Les faits rapportés sur cette période découverte de corps sans vie, attaques de ménages, assassinats et agressions armées ont renforcé un climat d’incertitude généralisée. Dans la rue comme dans les foyers, la prudence s’impose, et les échanges sociaux s’amenuisent.
Dans les quartiers touchés, la peur influence désormais les gestes les plus simples du quotidien. Les habitants parlent d’une transformation silencieuse mais profonde de la vie sociale.
« On ne sort plus comme avant. Même pour rendre visite à un voisin, on réfléchit deux fois », témoigne une habitante de Kasenga, qui dit vivre dans une vigilance constante.
Cette réalité est partagée par d’autres résidents qui observent une dégradation du lien social. « Avant, les enfants jouaient ensemble dehors. Aujourd’hui, chaque famille garde ses enfants à l’intérieur. La rue n’est plus un espace de confiance », explique un père de famille à Mulongwe.
Dans les commerces, la méfiance est également perceptible. « Même les clients réguliers, on les observe différemment maintenant. On ne sait jamais ce qui peut arriver », confie une commerçante de Kavimvira.
Un jeune du quartier ajoute : « On vit ensemble, mais chacun est dans sa peur. On ne se fait plus totalement confiance. »
Ces témoignages traduisent une rupture progressive du tissu social.
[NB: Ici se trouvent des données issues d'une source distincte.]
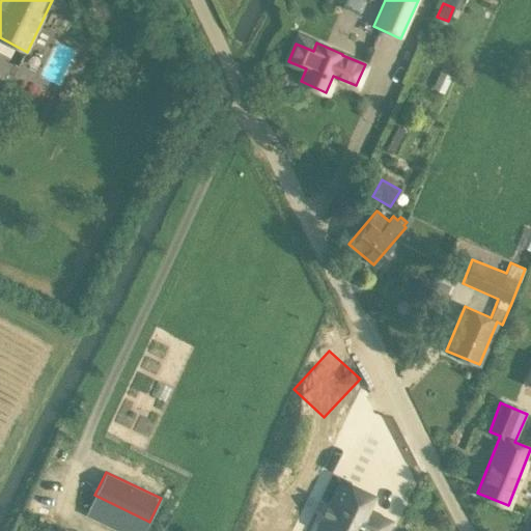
[(365,500),(370,493),(343,482),(326,524),(345,530),(382,530),(390,512),(365,500)]
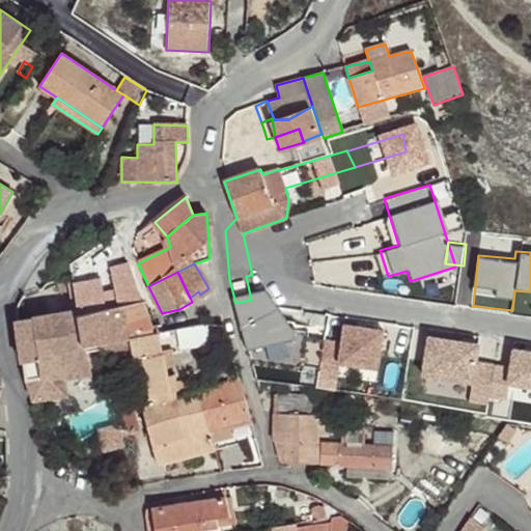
[(78,310),(79,315),(108,309),(103,279),(73,284),(78,310)]
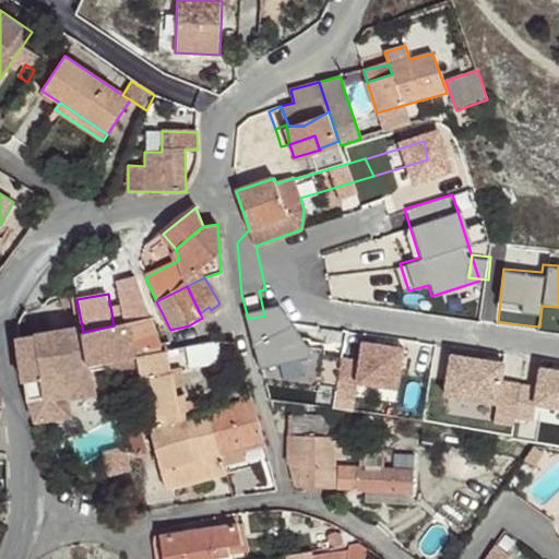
[(414,297),(306,302),(307,337),(416,331),(415,304),(414,302),(414,297)]
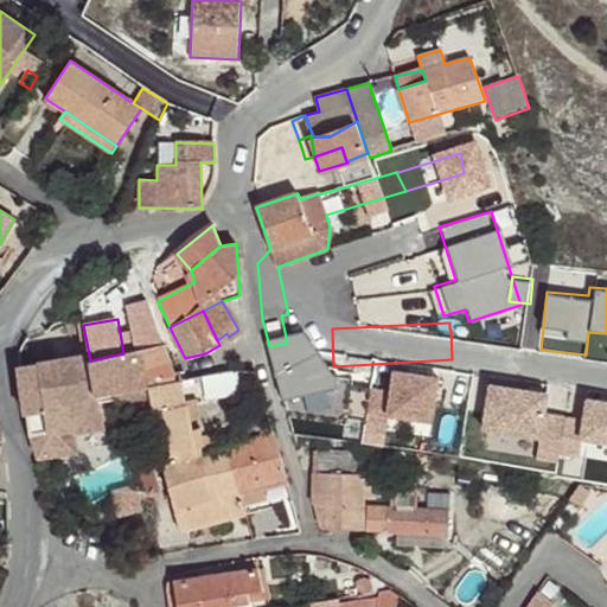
[(159,331),(125,338),(127,352),(165,345),(159,331)]
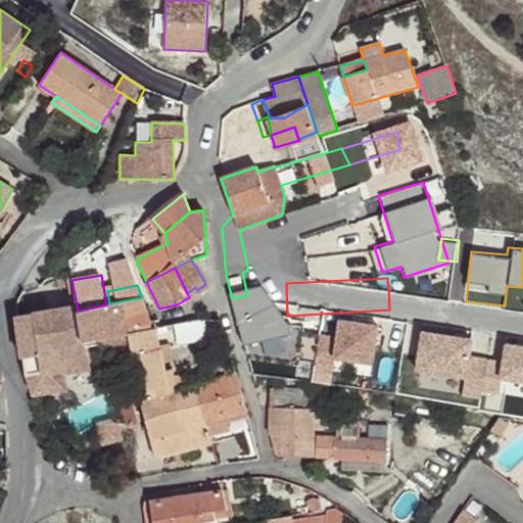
[(197,290),(195,287),(187,293),(189,297),(197,290)]
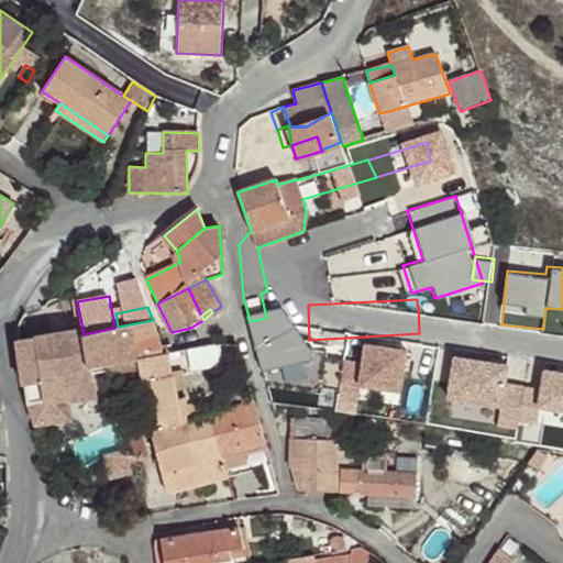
[(153,320),(118,327),(114,328),(84,334),(89,366),(139,359),(164,354),(162,348),(153,320)]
Les espaces de rencontre se vident, les interactions spontanées diminuent, et la peur devient un filtre permanent dans les relations humaines.
Le repli sur soi comme nouvelle norme sociale
Face à l’insécurité perçue, les habitants développent des stratégies individuelles de protection qui transforment profondément la vie collective. Les déplacements sont réduits, les activités écourtées et les rassemblements évités.
« Avant 19 heures, tout le monde est déjà chez soi. Même les conversations de quartier ont disparu », regrette un habitant de Kavimvira.
Cette dynamique de repli est accompagnée d’un climat de suspicion. L’absence d’identification claire des auteurs des violences alimente les interrogations et renforce la méfiance.
« On ne sait plus qui est qui. Même un inconnu qui passe dans la rue peut susciter la peur », confie un autre résident de Mulongwe.
Un acteur de la société civile locale observe une transformation plus large : « Ce qui est dangereux, ce n’est pas seulement la violence elle-même, c’est la manière dont elle détruit la confiance entre les gens. Une communauté sans confiance devient fragile, même sans attaques. »
Dans certains cas, cette méfiance affecte même les mécanismes de solidarité traditionnelle. Des habitants expliquent qu’ils hésitent désormais à intervenir ou à signaler certains faits, par peur de représailles ou par simple retrait social.
« On préfère rester en retrait. Chacun essaie de protéger sa famille d’abord », résume un habitant de Kasenga.
Au fil des jours, Uvira semble ainsi entrer dans une phase où l’insécurité ne se limite plus à ses manifestations visibles, mais s’étend à la sphère invisible des relations humaines. La cohésion sociale, autrefois portée par la proximité et l’entraide, se fragilise sous le poids de la peur et du doute.